> **Task list**
**a)** In the text about using goats to clear weeds on a dairy farm, which breed made up most of the goats?
**b)** Reproduce word for word the part of the text on goats clearing farm weeds that runs from "Paul faced a" up to and including "a human labourer.".

> **Extract to read**
········

Paul faced a variety of challenges when starting his new life on a rundown dairy farm. One of the ongoing problems was how to address the substantial weed problem whilst avoiding the use of chemical sprays.
The obvious solution was a biological control, and this came in the form of Elisabeth Larsen, goat herder and enviromental management consultant, and her goats. The goats were ideal for use on the farm as they were able to access the steep gullies and rocky areas more efficiently than a human labourer.
The majority of the goats used on the farm were Boer goats, a hardy breed originally from South Africa and traditionally raised for meat. They are large, robust, drought resistant animals making them well suited to Australian conditions. The majority of the animals were de-sexed male goats known as ‘Wethers’. Elisabeth prefers them to Bucks or Billy Goats which can have a pungent smell. De-sexing also improves their temperament and makes them easier to handle. There were a few female goats amongst the herd however they are smaller and eat less, and therefore consume the weeds slower than the larger males. There were also a small number of pale coated Angora goats amongst the herd - these were animals which had been abandoned pets and were taken on by Elisabeth in order to provide them with a home. They have long coats which require regular shearing and are more prone to getting stuck in thorns, re-enforcing the Boers as the more suitable breed.
The primary weed species on the farm are Blackberry, Stinging Nettle, Lantana and Fireweed. The goats were used in an area of the farm that was overgrown primarily with Blackberry, though Fireweed and Lantana were present along with other miscellaneous weeds. It should be noted that the use of goats for clearing Lantana should be done on a case by case basis as some forms can cause toxic shock. When Goats clear these weeds their gut has the ability to breakdown and destroy the seeds of the plant meaning they do not pass through the animals system and re-germinate in their dung. This also eliminates the danger of seeds being spread between properties.
Whilst the goats consume most of the Blackberry plant they do not eat the root stock or the very thick woody stems of the plant. As such Elisabeth removes these by hand and also helps the goats by opening up the very thick tangles to allow them access to more vegetation.
The re-planting of the gully is one of the first steps in reclaiming the natural watercourse and re-establishing the native plant life. This will encourage wildlife back to the property and improve its overall long term health and productivity.

········

Data records:
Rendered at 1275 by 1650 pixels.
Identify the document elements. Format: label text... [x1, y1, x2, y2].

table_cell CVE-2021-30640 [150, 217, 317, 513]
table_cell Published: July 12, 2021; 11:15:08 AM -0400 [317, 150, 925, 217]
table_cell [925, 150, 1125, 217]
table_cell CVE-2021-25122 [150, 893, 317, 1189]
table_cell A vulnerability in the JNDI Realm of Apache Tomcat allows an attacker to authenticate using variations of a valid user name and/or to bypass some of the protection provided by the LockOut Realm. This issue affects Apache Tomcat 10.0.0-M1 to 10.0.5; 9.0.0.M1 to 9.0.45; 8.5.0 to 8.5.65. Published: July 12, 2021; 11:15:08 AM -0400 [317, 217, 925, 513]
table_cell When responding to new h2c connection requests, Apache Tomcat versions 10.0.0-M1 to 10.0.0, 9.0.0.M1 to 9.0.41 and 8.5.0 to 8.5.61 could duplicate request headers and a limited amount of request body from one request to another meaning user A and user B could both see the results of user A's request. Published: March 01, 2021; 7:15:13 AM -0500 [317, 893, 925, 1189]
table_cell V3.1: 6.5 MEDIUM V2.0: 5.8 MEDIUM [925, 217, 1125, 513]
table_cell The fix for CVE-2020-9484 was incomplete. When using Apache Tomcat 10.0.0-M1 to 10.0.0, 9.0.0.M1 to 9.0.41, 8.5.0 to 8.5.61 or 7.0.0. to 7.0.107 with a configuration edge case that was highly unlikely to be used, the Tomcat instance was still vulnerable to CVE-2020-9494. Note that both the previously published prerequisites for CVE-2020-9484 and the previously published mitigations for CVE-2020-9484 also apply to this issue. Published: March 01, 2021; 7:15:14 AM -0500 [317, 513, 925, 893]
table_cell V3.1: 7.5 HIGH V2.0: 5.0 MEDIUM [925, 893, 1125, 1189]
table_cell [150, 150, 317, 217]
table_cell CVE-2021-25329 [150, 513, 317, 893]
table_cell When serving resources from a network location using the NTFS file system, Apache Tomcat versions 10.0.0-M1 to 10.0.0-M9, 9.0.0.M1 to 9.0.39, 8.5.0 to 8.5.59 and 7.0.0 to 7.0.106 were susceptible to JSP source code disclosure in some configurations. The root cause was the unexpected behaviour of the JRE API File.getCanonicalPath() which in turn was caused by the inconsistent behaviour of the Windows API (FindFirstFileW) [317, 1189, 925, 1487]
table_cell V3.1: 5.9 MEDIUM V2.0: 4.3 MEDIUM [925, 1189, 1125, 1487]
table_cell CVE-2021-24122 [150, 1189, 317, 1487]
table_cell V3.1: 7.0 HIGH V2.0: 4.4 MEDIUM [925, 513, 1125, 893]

········

> **Expected results**
**a)** Boer goats

**b)**
Paul faced a variety of challenges when starting his new life on a rundown dairy farm. One of the ongoing problems was how to address the substantial weed problem whilst avoiding the use of chemical sprays.
The obvious solution was a biological control, and this came in the form of Elisabeth Larsen, goat herder and enviromental management consultant, and her goats. The goats were ideal for use on the farm as they were able to access the steep gullies and rocky areas more efficiently than a human labourer.